WORK TO COMPLETE: Report each line in the entries below that contains the word "attached", copying every such line in full.

[begin EXTRACTED INFORMATION]

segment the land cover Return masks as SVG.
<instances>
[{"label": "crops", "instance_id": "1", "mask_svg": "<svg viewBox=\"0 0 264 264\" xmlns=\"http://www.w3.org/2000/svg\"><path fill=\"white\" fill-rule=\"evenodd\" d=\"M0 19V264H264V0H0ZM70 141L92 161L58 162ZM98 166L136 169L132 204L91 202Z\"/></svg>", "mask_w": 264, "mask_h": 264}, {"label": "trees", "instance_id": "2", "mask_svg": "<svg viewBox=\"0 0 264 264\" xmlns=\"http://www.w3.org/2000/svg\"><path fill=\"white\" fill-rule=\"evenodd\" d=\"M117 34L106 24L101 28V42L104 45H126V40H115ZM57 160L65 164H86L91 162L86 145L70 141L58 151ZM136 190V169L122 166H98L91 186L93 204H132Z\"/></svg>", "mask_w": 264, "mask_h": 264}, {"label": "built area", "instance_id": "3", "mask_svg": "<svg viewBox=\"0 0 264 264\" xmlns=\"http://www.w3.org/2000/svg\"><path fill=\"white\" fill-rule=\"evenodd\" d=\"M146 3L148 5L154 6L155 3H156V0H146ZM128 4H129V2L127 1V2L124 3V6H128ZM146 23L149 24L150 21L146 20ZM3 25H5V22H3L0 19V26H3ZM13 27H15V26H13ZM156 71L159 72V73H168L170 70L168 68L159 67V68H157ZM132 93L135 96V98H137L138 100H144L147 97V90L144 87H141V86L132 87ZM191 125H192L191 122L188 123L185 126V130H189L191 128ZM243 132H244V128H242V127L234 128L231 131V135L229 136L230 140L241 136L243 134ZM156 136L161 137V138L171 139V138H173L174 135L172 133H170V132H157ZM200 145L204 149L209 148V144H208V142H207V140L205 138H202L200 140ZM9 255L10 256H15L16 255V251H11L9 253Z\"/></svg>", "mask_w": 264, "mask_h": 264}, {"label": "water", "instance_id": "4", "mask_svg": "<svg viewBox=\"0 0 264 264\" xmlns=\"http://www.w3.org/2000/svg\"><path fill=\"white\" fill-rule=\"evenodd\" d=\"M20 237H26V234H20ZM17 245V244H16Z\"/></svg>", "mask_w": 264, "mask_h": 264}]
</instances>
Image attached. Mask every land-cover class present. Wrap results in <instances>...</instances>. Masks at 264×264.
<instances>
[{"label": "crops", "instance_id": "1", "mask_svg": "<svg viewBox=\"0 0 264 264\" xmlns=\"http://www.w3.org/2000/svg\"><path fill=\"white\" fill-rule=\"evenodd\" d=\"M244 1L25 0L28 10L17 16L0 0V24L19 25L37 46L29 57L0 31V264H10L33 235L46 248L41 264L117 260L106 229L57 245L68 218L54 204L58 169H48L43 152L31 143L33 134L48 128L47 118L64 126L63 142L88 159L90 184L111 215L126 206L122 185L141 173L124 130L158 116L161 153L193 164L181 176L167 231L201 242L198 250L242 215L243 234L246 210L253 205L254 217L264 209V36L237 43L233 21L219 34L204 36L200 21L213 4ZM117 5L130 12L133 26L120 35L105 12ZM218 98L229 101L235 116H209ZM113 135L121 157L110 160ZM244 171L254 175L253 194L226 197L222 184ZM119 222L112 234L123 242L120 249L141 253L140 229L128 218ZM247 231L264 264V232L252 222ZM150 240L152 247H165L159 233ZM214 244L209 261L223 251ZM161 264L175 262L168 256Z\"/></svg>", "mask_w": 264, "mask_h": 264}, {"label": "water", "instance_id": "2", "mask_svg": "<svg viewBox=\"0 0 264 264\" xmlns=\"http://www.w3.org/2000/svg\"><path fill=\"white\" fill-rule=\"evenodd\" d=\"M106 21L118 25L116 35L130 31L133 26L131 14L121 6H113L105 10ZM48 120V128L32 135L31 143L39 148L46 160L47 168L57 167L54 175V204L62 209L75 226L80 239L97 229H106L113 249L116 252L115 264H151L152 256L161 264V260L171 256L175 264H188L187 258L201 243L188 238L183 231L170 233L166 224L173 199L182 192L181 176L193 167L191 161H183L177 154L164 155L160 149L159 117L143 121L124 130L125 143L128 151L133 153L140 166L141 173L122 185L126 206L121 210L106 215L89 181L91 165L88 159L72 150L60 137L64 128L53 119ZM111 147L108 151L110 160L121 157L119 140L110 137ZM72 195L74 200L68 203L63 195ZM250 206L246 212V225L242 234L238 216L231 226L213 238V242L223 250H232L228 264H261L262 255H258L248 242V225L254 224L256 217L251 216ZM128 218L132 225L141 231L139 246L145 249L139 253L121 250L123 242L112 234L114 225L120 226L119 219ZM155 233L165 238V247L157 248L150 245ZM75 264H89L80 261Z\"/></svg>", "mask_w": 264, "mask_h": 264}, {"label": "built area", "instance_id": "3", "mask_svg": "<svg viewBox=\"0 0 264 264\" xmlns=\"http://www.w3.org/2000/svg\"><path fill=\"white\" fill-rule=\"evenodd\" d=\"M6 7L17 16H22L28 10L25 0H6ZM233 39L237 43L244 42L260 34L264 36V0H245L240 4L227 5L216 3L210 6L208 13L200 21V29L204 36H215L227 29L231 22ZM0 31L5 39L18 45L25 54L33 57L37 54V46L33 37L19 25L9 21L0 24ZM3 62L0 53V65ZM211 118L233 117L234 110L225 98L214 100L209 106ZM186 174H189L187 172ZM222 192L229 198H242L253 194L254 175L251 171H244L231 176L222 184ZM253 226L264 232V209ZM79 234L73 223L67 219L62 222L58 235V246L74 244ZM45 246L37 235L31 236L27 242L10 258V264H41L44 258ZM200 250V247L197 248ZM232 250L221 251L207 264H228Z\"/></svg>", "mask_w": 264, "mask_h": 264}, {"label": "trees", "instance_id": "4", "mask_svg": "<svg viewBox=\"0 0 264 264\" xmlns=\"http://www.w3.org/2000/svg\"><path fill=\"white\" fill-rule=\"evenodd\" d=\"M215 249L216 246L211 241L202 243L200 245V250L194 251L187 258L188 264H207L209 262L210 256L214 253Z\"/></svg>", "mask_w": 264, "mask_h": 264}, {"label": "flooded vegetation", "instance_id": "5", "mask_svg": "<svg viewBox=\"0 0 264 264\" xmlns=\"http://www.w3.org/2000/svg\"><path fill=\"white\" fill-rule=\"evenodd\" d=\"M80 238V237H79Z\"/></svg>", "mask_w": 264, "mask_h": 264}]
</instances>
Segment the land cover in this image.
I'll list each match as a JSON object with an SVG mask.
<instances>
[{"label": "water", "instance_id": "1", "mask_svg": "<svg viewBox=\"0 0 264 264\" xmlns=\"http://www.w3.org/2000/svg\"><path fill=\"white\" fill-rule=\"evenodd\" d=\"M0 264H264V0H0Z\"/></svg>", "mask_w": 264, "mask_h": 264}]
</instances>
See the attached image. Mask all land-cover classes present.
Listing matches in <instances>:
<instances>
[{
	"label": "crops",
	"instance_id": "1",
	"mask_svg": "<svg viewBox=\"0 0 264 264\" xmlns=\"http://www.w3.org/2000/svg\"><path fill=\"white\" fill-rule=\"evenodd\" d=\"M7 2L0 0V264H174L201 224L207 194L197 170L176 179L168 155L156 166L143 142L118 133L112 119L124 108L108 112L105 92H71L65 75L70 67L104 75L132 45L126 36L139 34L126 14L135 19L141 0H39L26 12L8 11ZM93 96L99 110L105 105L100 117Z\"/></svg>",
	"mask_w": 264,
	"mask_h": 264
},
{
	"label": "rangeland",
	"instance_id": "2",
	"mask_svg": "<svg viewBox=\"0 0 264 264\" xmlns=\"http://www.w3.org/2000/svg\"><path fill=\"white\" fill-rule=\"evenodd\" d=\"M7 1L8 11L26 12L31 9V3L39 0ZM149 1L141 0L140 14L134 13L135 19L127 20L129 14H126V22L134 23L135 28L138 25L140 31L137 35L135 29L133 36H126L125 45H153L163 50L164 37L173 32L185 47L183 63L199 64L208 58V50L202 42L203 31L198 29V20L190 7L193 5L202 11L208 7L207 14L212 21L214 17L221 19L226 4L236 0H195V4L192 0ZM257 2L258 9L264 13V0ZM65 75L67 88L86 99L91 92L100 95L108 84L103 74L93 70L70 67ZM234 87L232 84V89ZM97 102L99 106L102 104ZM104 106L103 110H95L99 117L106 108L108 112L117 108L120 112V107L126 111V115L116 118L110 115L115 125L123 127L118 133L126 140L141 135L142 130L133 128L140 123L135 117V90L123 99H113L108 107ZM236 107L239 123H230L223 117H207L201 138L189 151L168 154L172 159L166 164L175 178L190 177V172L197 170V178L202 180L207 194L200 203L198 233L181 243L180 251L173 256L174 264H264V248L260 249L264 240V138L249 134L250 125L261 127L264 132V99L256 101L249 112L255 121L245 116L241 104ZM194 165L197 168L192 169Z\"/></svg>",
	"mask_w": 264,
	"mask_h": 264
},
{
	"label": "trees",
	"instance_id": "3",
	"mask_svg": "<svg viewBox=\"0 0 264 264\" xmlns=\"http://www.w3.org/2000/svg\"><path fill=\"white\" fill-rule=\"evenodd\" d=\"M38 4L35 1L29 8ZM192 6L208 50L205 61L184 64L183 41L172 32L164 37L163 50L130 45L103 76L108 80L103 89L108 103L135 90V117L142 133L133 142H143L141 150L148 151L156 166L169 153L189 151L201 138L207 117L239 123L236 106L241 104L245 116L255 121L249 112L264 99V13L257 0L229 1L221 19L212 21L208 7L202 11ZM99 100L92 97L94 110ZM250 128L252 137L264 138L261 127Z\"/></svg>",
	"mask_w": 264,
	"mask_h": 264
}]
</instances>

[end EXTRACTED INFORMATION]

EXERCISE RESPONSE:
Image attached. Mask every land-cover class present. Wrap results in <instances>...</instances>. Masks at 264×264.
See the attached image. Mask all land-cover classes present.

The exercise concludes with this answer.